Anyone familiar with Armstrong’s history would have expected him to fight this tooth and nail. But, bizarrely, he didn’t, and instead said, “There comes a point in every man’s life when he has to say, enough is enough. For me, that time is now.” This seemed an open admission of guilt, for which he would turn remorseful in a later interview with Oprah Winfrey in January 2013. He finally admitted that through his seven Tour de France victories, from 1999 to 2005, he “took EPO, testosterone, cortisone, blood-doped and used illegal blood transfusions.”

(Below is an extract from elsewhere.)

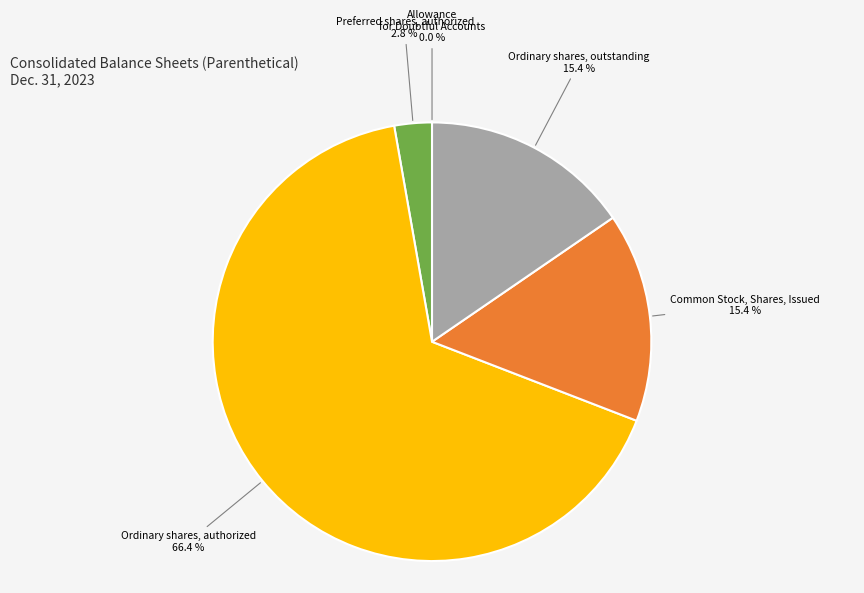

To the nearest percent, what portion does Ordinary shares, authorized represent?

66%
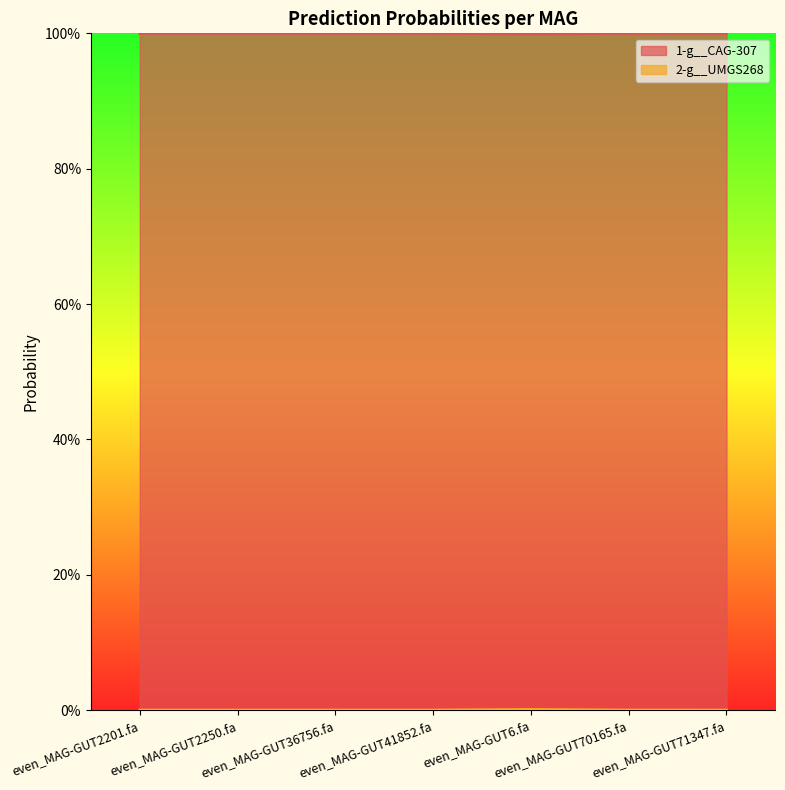

True or false: 2-g__UMGS268 and 1-g__CAG-307 intersect in this chart.

False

Writing in his book Seven Deadly Sins: My Pursuit of Lance Armstrong, David Walsh narrates an incident which blew the whistle: “After his individual time trial at Metz earlier in the day, Christophe Bassons watched television coverage of the leaders in his hotel room. They travelled at a speed he couldn’t believe, for the race against the clock had once been his own speciality. He was especially interested in Armstrong’s performance because their physiological profiles weren’t that different: same height, same weight, Armstrong’s VO2 Max was 83 to Bassons’ 85. Regarded as a key barometer of athletic potential, the VO2 Max is the maximum capacity of an individual’s body to transport and use oxygen. Yet when Antoine Vayer did the maths afterwards, he told Bassons that he would have finished 6 kilometres behind Armstrong if they’d started at the same time.”

Now, in the post-Armstrong days, no one might actually cover the hairpins on the Alps at such pace and the races will have less of the melodrama. While this is perhaps the only positive fall out, the damage to the sport is surely long-term.

In an interview to Sportstar in March, the then International Cycling Union (UCI) president, Pat McQuaid, had this to say: “It is true that the Armstrong affair had a negative effect on cycling but one must remember that we are talking about activities that took place 10-15 years ago.” When the world of athletics still can’t come to terms with the “dirtiest race in history”, Ben Johnson’s 100m sprint in the 1988 Seoul Olympics, does it seem plausible to come to terms with this cycling saga?

That cycling was in the dark ages before Armstrong came was a common refrain. He has now single-handedly pushed it into the abyss. Every single race victory by anybody will now be viewed with suspicion. That 14 of the last 18 Tours have seen winners who were later penalised for doping doesn’t help. But seven of those are his. These titles are now nobody’s property. How can they be when a majority of those who could have been appointed champions in his place are already convicted dopers?

After Armstrong was caught, Bradley Wiggins, the 2012 Tour winner, said, “The anger is: I’ve got to pick up the pieces. He’s still a multi-millionaire and he’s not here to answer the questions. I can’t answer them because I’ve got to go and race.” This is the legacy that Armstrong leaves behind. Of a sport that cannot even come to terms with its tainted history let alone rectify it.